Saturday, September 6, 2008

English language

English is a West Germanic language originating in England and is the first language for most people in the United Kingdom, the United States, Canada, Australia, New Zealand, Ireland and the Anglophone Caribbean. It is used extensively as a second language and as an official language throughout the world, especially in Commonwealth countries and in many international organizations.

History


English is a West Germanic language that originated from the Anglo-Frisian dialects brought to Britain by Germanic settlers and Roman auxiliary troops from various parts of what is now northwest Germany and the Northern Netherlands. Initially, Old English was a diverse group of dialects, reflecting the varied origins of the Anglo-Saxon Kingdoms of England. One of these dialects, Late West Saxon, eventually came to dominate. The original Old English language was then influenced by two waves of invasion. The first was by language speakers of the Scandinavian branch of the Germanic family; they conquered and colonized parts of Britain in the 8th and 9th centuries. The second was the Normans in the 11th century, who spoke Old Norman and ultimately developed an English variety of this called Anglo-Norman. These two invasions caused English to become "mixed" to some degree (though it was never a truly mixed language in the strict linguistic sense of the word; mixed languages arise from the cohabitation of speakers of different languages, who develop a hybrid tongue for basic communication).

Cohabitation with the Scandinavians resulted in a significant grammatical simplification and lexical supplementation of the Anglo-Frisian core of English; the later Norman occupation led to the grafting onto that Germanic core of a more elaborate layer of words from the Italic branch of the European languages. This Norman influence entered English largely through the courts and government. Thus, English developed into a "borrowing" language of great flexibility and with a huge vocabulary.


Classification and related languages


The English language belongs to the western sub-branch of the Germanic branch of the Indo-European family of languages. The closest living relative of English is Scots, spoken primarily in Scotland and parts of Northern Ireland, which is viewed by linguists as either a separate language or a group of dialects of English. The next closest relative to English after Scots is Frisian, spoken in the Northern Netherlands and Northwest Germany, followed by the other West Germanic languages (Dutch, Low German, German and Afrikaans), and then the North Germanic languages (Swedish, Danish, Norwegian, Icelandic, and Faroese). With the exception of Scots, none of these languages are mutually intelligible with English, because of divergences in lexis, syntax, semantics, and phonology.[citation needed]

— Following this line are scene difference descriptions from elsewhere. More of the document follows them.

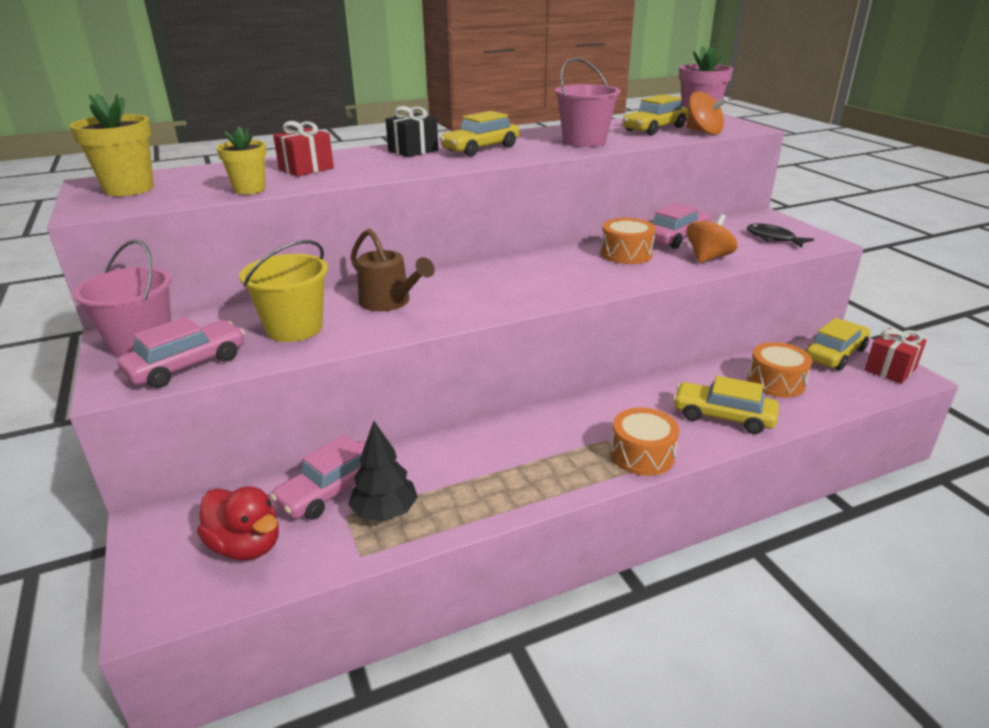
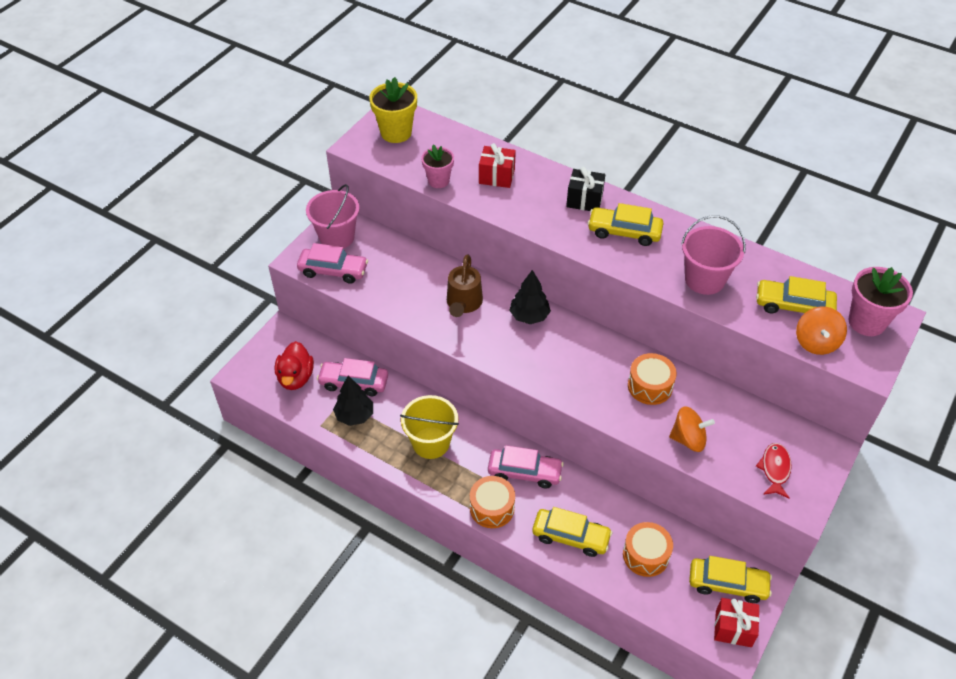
camera: 55 degrees right, 20 degrees up
yellow flower pot [217,127,267,194] -> pink flower pot [421,145,454,188]
yellow bucket [239,240,328,342] -> yellow bucket moved to [400,395,459,459]
pink car [652,203,710,249] -> pink car moved to [488,445,564,488]
yellow car [673,376,779,434] -> yellow car turned 120 degrees clockwise [532,507,613,557]
black fish [746,223,814,248] -> red fish [756,443,792,499]
none -> black tree [509,270,551,324]

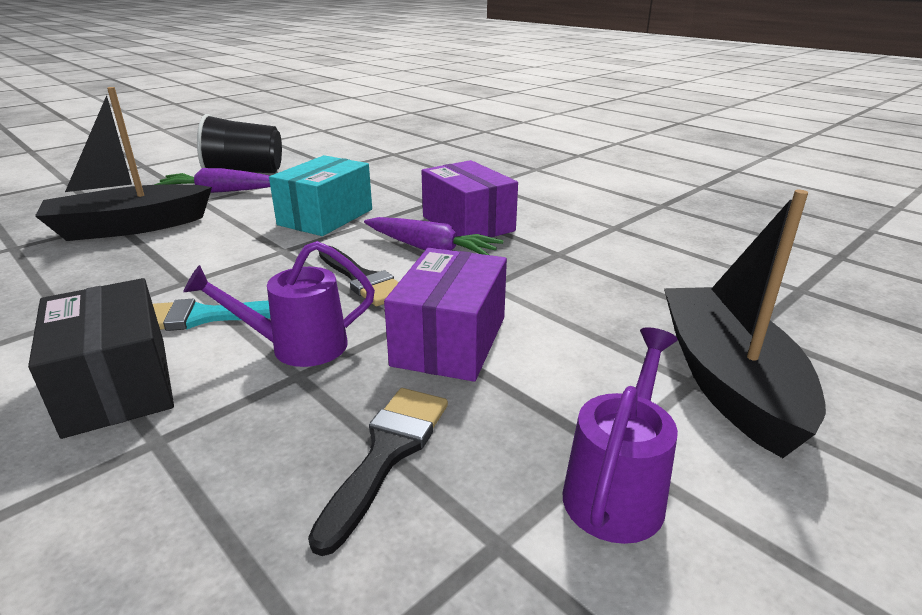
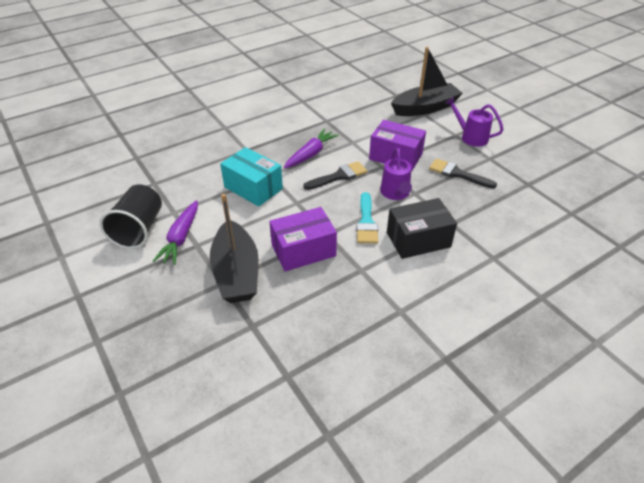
camera: 80 degrees left, 15 degrees up
purple box [421,160,518,237] -> purple box moved to [269,207,337,271]
black boat [664,190,826,458] -> black boat turned 150 degrees clockwise [391,47,463,116]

Lexical differences with the other Germanic languages arise predominately because of the heavy usage of Latin (for example, "exit", vs. Dutch uitgang) and French ("change" vs. German Ă„nderung, "movement" vs. German Bewegung) words in English, although this is also true for purely Germanic words ("after" vs. German nach, "already" vs. German schon). The syntax of German and Dutch is also significantly different from English, with different rules for setting up sentences (for example, German Ich habe noch nie etwas auf dem Platz gesehen, vs. English "I have still never seen anything in the square"). Semantics causes a number of false friends between English and its relatives. Phonology differences obscure words which actually are genetically related ("enough" vs. German genug), and sometimes both sematics and phonology are different (German Zeit, "time", is related to English "tide", but the English word has come to mean gravitational effects on the ocean by the moon).[citation needed]

Many written French words are also intelligible to an English speaker (though pronunciations are often quite different) because English absorbed a large vocabulary from Norman and French, via Anglo-Norman after the Norman Conquest and directly from French in subsequent centuries. As a result, a large portion of English vocabulary is derived from French, with some minor spelling differences (word endings, use of old French spellings, etc.), as well as occasional divergences in meaning of so-called false friends. The pronunciation of most French loanwords in English (with exceptions such as mirage or phrases like coup d'etat) has become completely anglicized and follows a typically English pattern of stress.